Gray also remarked that companies move where knowledge workers are located. He noted that job creation is occurring most strongly on the west coast with innovative technology and creative knowledge workers drawn to cities in states like Washington and California, making these areas attractive for investment. He clarified, however, that there are some exceptions to this rule such as Raleigh-Durham, Brooklyn, and Austin. He also mentioned international regions with similar clustered labor pools of knowledge workers including Schengen, Bangalore, and Scandinavia.
Gray shared with the audience some of the lessons he has learned in the real estate industry during his career. Most recently, he has been reading about energy, media and pharmaceuticals and believes that big trends cut across industries. For example, Blackstone bought office buildings in Burbank, CA—a content creation hub—as he believes in the long-term success of real estate related to media. The distribution methods of media may evolve, but the creation of content in that larger geographical area will remain.
Furthermore, he explained that investing in emerging markets can be difficult as macro trends are just as important to consider as micro factors. Mega trends can present risks that are not apparent at the micro level. Currently, he sees good opportunities in India, thanks to its increasing consumer base and strong IT industry, and he noted that Blackstone is the largest owner of office buildings in India.
When asked about his new role evaluating investment opportunities outside the real estate industry, Gray stated that companies with low capital expenditures grow quickly and make the best investments. Although private organizations can become bureaucratic and employees can get siloed into specialized departments, he explained that the mere scale of the private market allows for high capital, systematic pattern recognition, and the ability to do what public markets cannot. As Blackstone grows, Gray is constantly trying to maintain the small business feel in its daily operations.

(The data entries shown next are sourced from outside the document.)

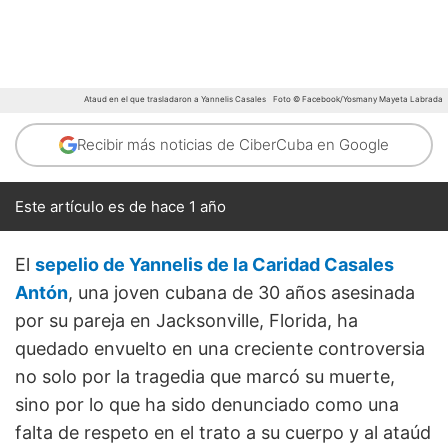
Ataud en el que trasladaron a Yannelis Casales
Foto © Facebook/Yosmany Mayeta Labrada
Recibir más noticias de CiberCuba en Google
Este artículo es de hace 1 año
El
sepelio de Yannelis de la Caridad Casales
Antón
, una joven cubana de 30 años asesinada
por su pareja en Jacksonville, Florida, ha
quedado envuelto en una creciente controversia
no solo por la tragedia que marcó su muerte,
sino por lo que ha sido denunciado como una
falta de respeto en el trato a su cuerpo y al ataúd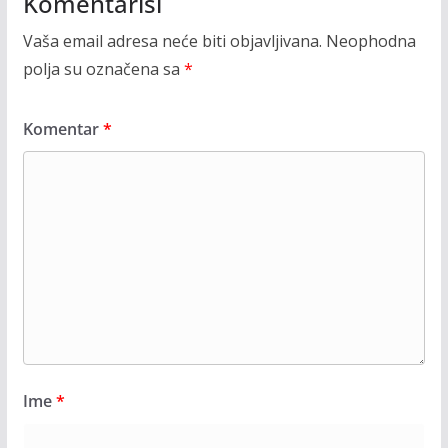
Komentariši
Vaša email adresa neće biti objavljivana.
Neophodna
polja su označena sa
*
Komentar
*
Ime
*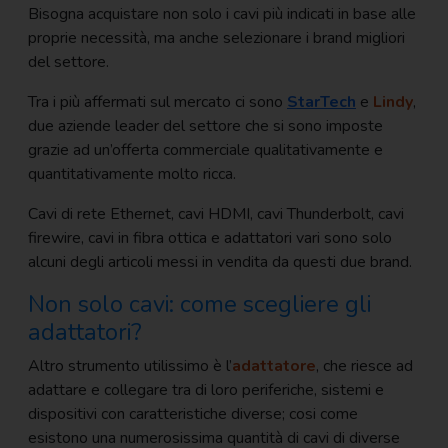
Bisogna acquistare non solo i cavi più indicati in base alle
proprie necessità, ma anche selezionare i brand migliori
del settore.
Tra i più affermati sul mercato ci sono
StarTech
e
Lindy
,
due aziende leader del settore che si sono imposte
grazie ad un’offerta commerciale qualitativamente e
quantitativamente molto ricca.
Cavi di rete Ethernet, cavi HDMI, cavi Thunderbolt, cavi
firewire, cavi in fibra ottica e adattatori vari sono solo
alcuni degli articoli messi in vendita da questi due brand.
Non solo cavi: come scegliere gli
adattatori?
Altro strumento utilissimo è l’
adattatore
, che riesce ad
adattare e collegare tra di loro periferiche, sistemi e
dispositivi con caratteristiche diverse; cosi come
esistono una numerosissima quantità di cavi di diverse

He attributes his success as a leader to the support from his wife and his team at work, emphasizing the importance of staying calm under pressure to do the best job for investors. This strong support system, according to Gray, has carried him through crises that can at times seem overwhelming. In order to keep employee confidence high during tough times, he thinks it is imperative that a leader stay calm and show his commitment to the company’s long-term mission. His approach to work-life balance is “all integrated.” He makes it a point to attend his daughters’ games and be present in the moment, and he also occasionally brings them along to view real estate projects.
Gray advised students in the audience to be consumers of information by reading newspapers, analyst’s reports, company reports, and transcripts of earnings calls. He urged the audience to travel, talk to people, and avoid following the consensus. A willingness to be educated and a conviction in one’s opinions, according to Gray, will allow one to succeed in business. His biggest career advice was to love what you do. He encouraged young members of the audience to find good mentors, be passionate about work, and to believe in the mission of the company. He stressed the importance of a good education and commended Cornell for providing students with a competitive advantage through innovation and interdisciplinary skills.